Image Courtesy: Arnold/ Guardian
The above lines of poetry express another example of an individual living in the outskirts of schooling and as a corollary, of civilization itself. The man who did not attend his formal education like his friends, was called a Gipsy. Of that man, these lines speak. In our world too, formal education has such authoritarian significance. In India, it may be the influence of the educational system left behind by the British. However, those who do not undergo formal education are often treated like gypsies.

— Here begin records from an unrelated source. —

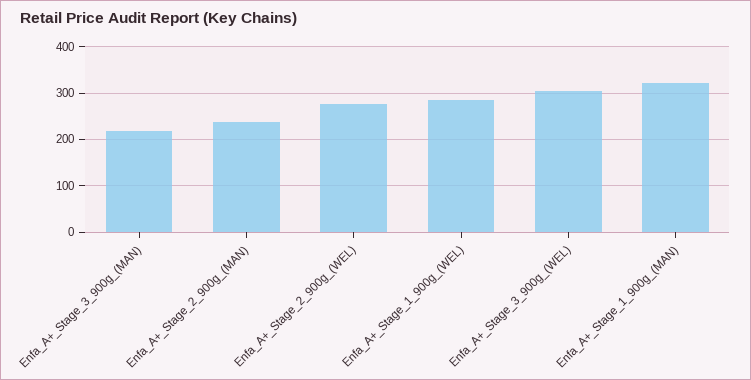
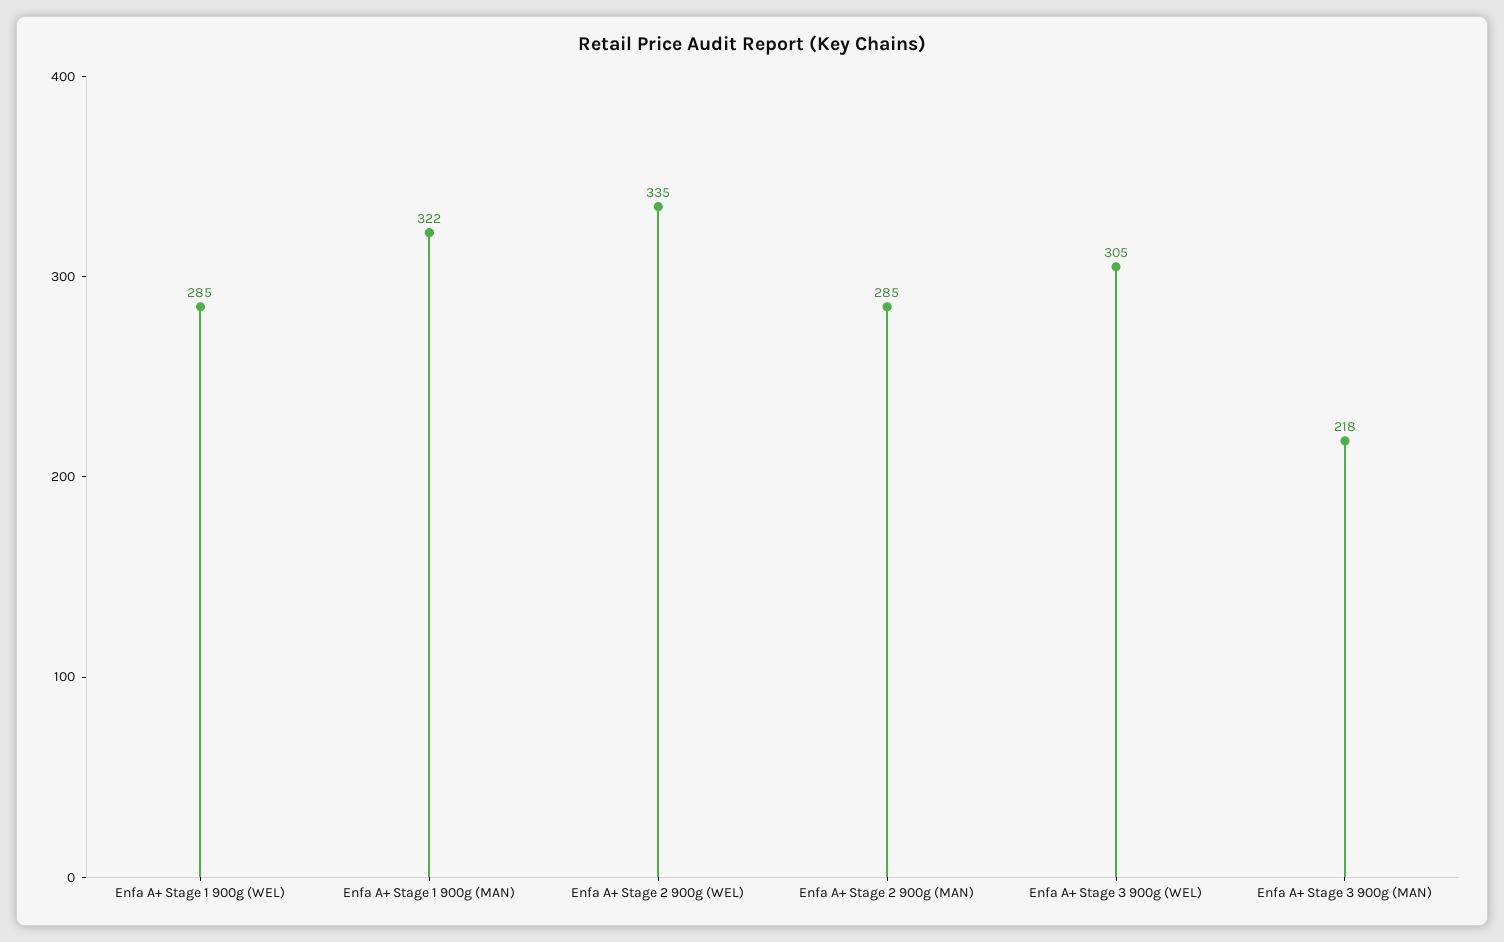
Enfa_A+_Stage_2_900g_(MAN): 240 -> 285
Enfa_A+_Stage_2_900g_(WEL): 280 -> 335

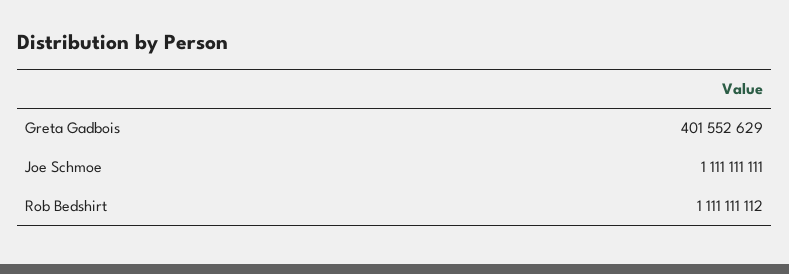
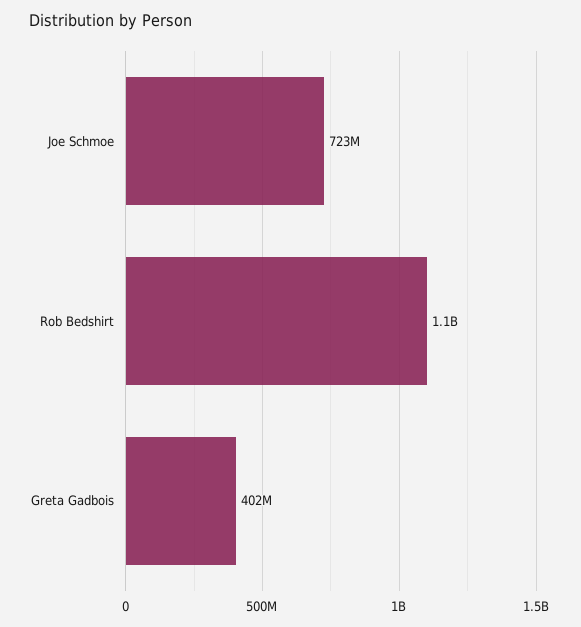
Joe Schmoe: 1111111111 -> 723000000

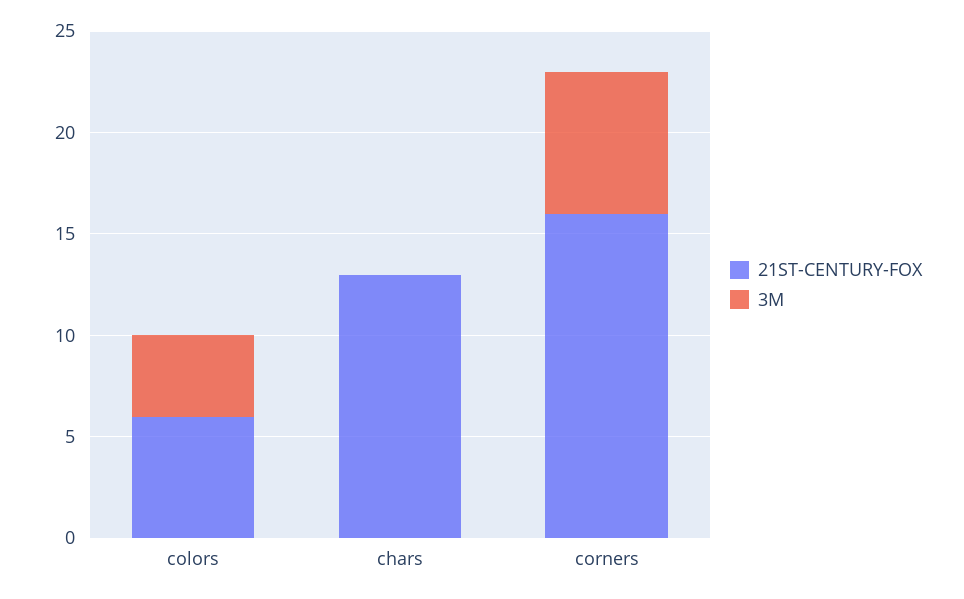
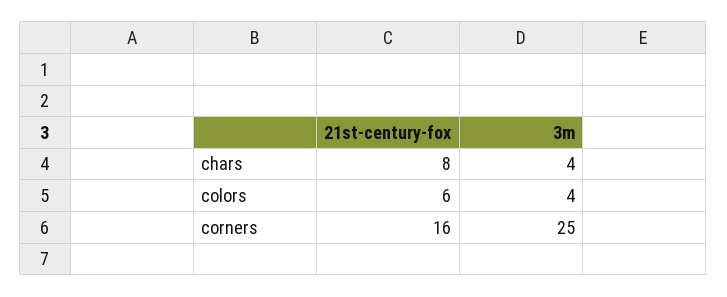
21ST-CENTURY-FOX, chars: 13 -> 8
3M, chars: 0 -> 4
3M, corners: 7 -> 25

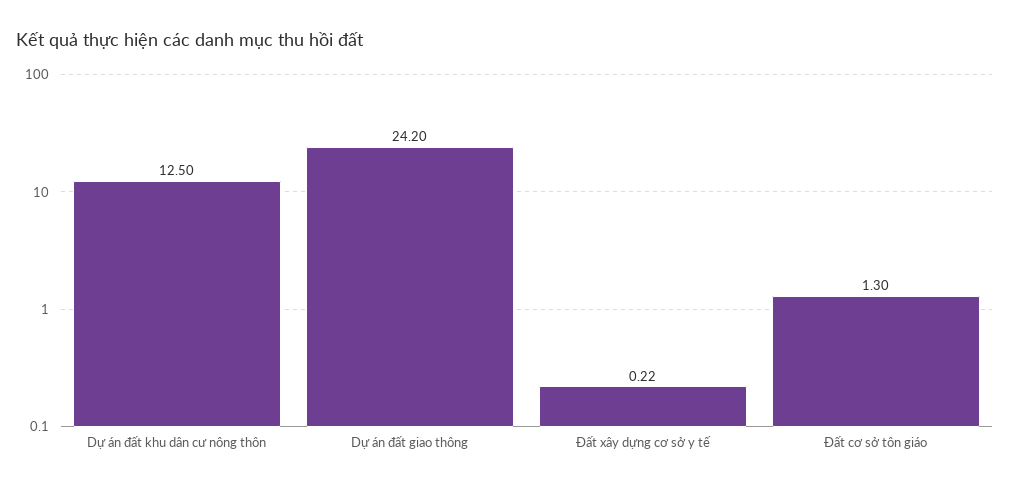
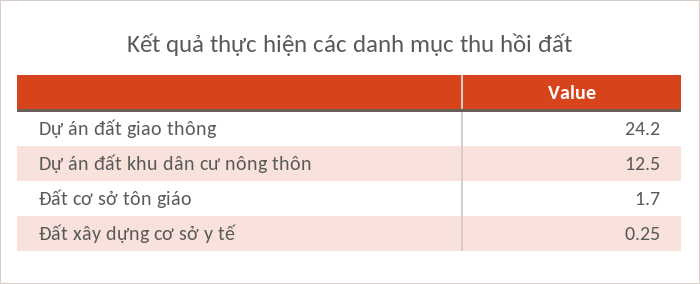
Đất xây dựng cơ sở y tế: 0.22 -> 0.25
Đất cơ sở tôn giáo: 1.3 -> 1.7

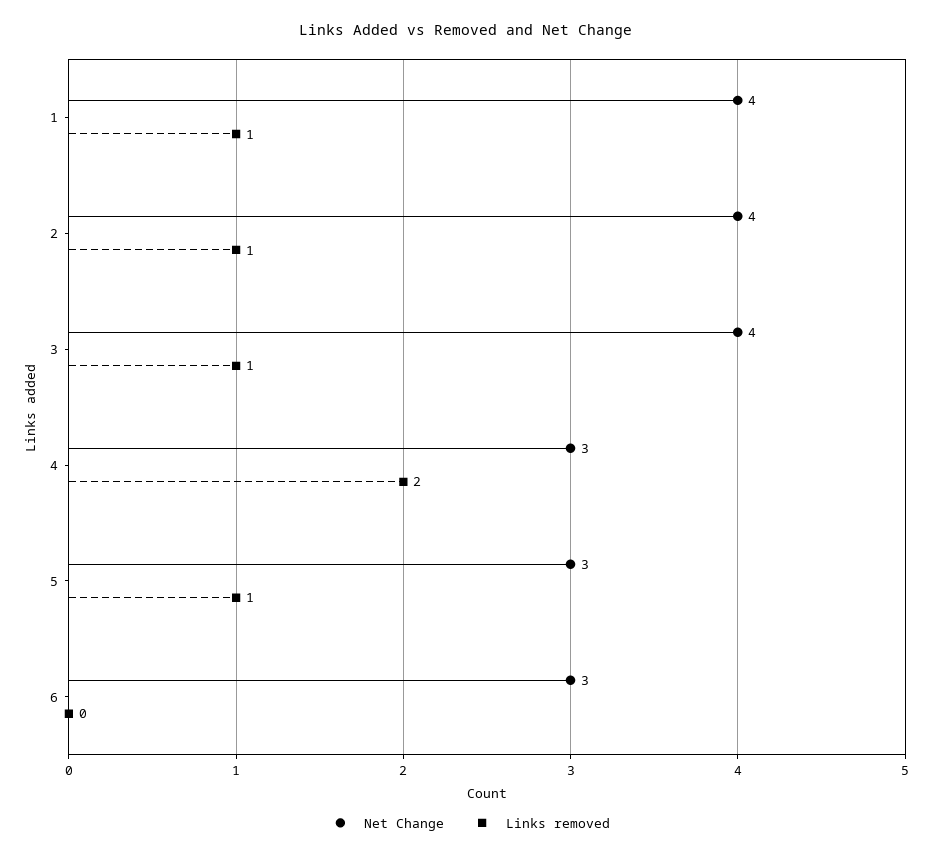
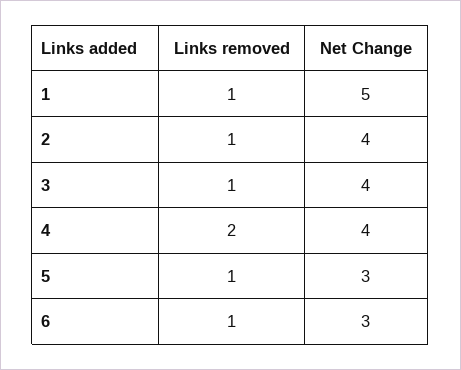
Net Change, 1: 4 -> 5
Net Change, 4: 3 -> 4
Links removed, 6: 0 -> 1

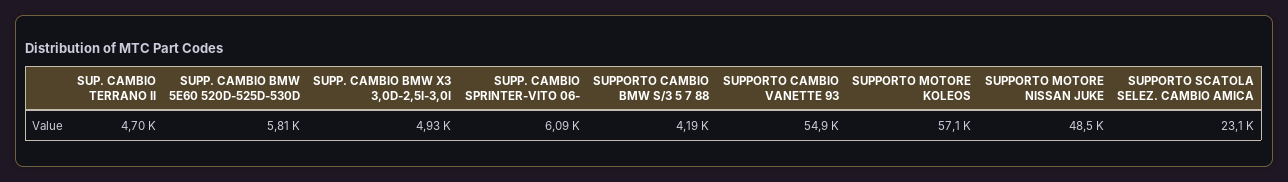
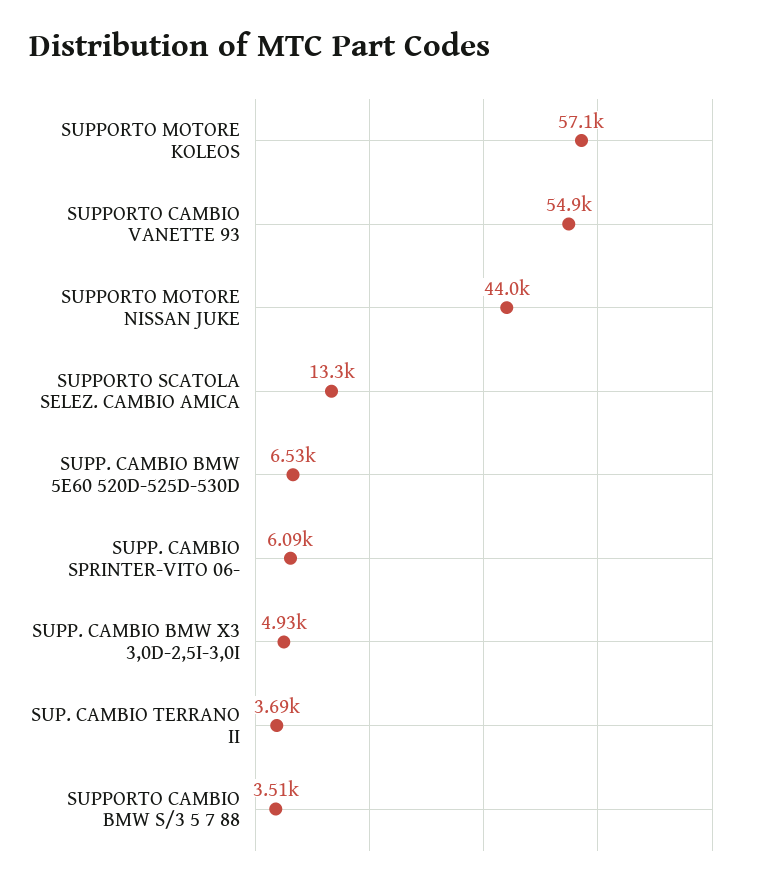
SUP. CAMBIO TERRANO II: 4700 -> 3690
SUPP. CAMBIO BMW 5E60 520D-525D-530D: 5810 -> 6530
SUPPORTO CAMBIO BMW S/3 5 7 88: 4190 -> 3510
SUPPORTO MOTORE NISSAN JUKE: 48500 -> 44000
SUPPORTO SCATOLA SELEZ. CAMBIO AMICA: 23100 -> 13300

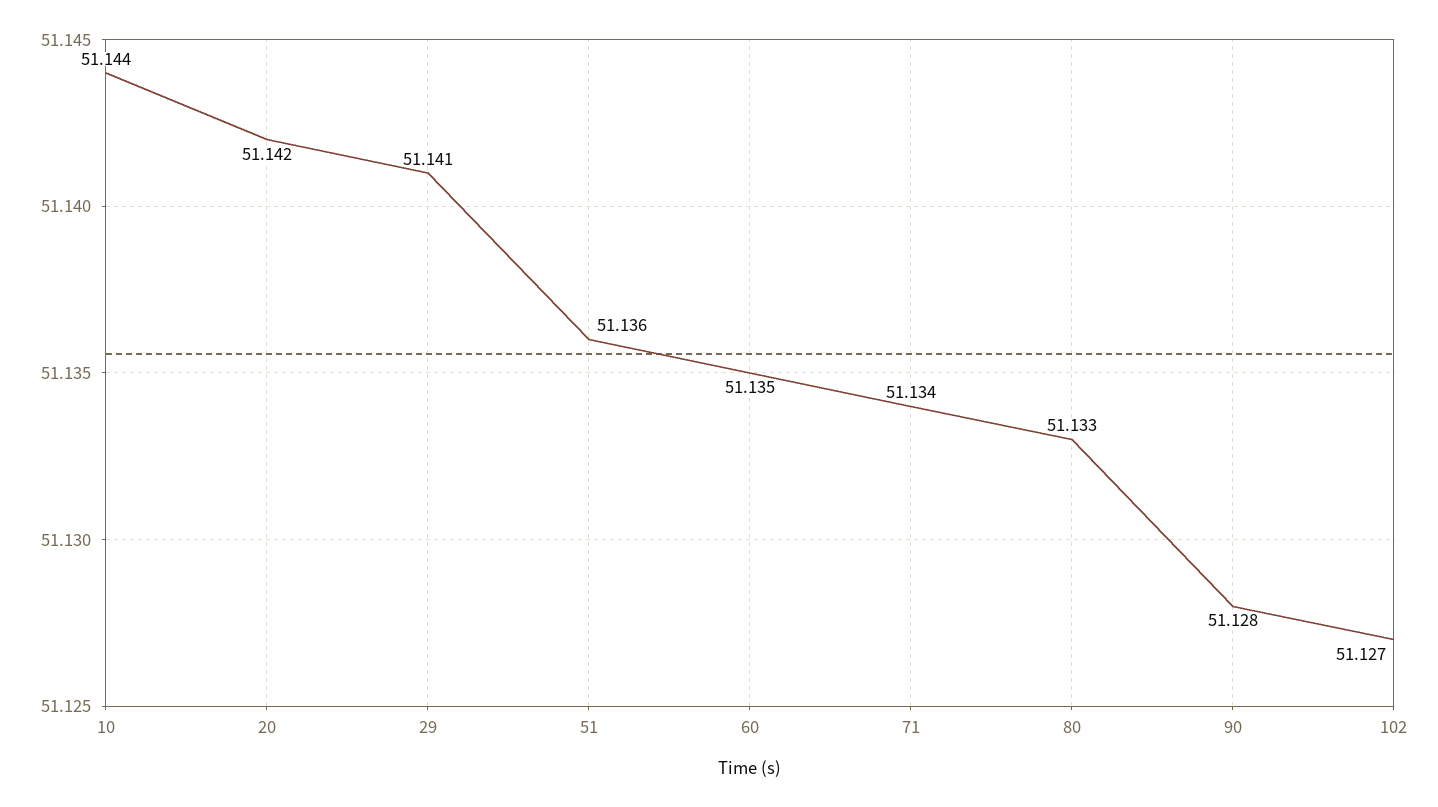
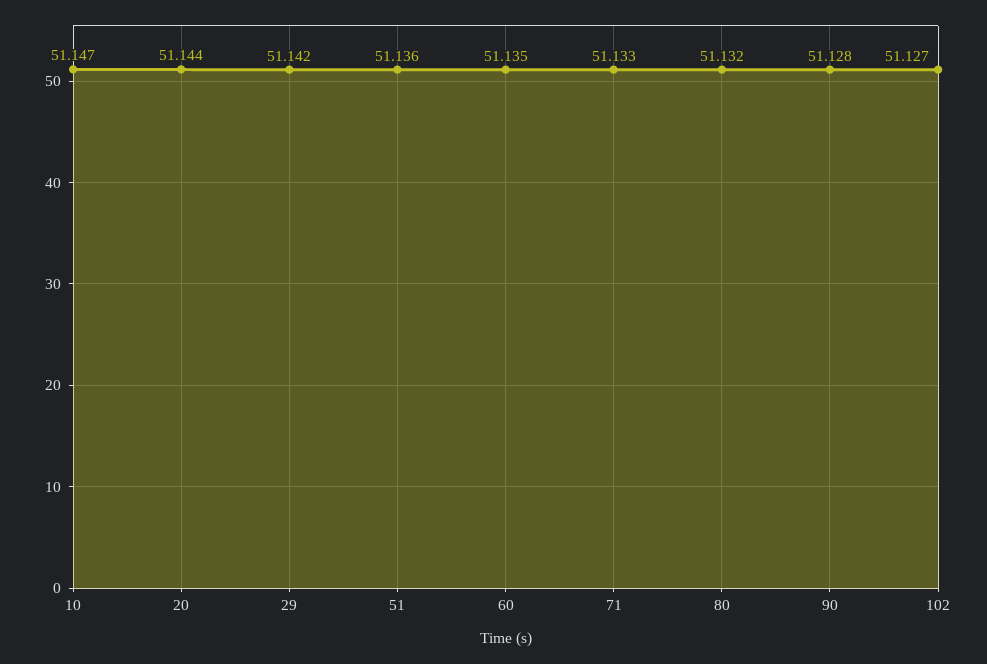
10: 51.144 -> 51.147
20: 51.142 -> 51.144
29: 51.141 -> 51.142
71: 51.134 -> 51.133
80: 51.133 -> 51.132

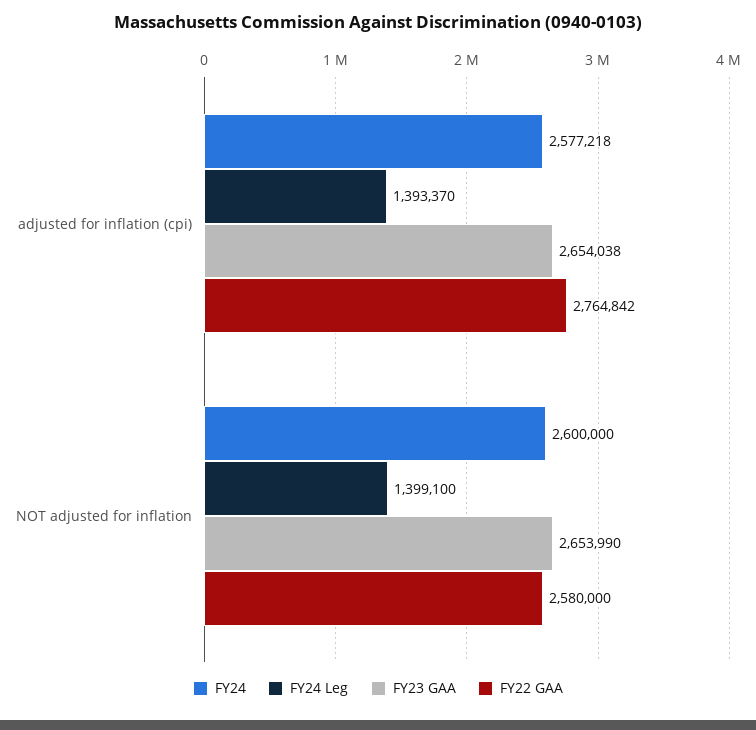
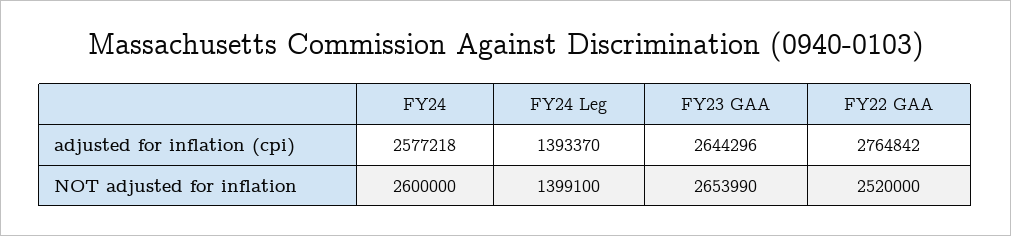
FY23 GAA, adjusted for inflation (cpi): 2654038 -> 2644296
FY22 GAA, NOT adjusted for inflation: 2580000 -> 2520000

I have a theory about existence. This theory, I derived from master of New Thought movement, author and spiritual thinker, Richard Bach.“This is a test to see if your mission in this life is complete, if you are alive, it isn't.” This from his book, Illusions: The Adventures of a Reluctant Messiah. Taking this perspective, one must think that there may be a reason schooling system still exists in India, where it largely borrows from the British.

Perhaps schools are there to teach us more than letters, and words, and books. They are there to teach us the value of friendship, and how to get along well with our neighbors. Along with new umbrellas, notebooks and new uniforms, we take something more to our new classrooms--the capacity to endure.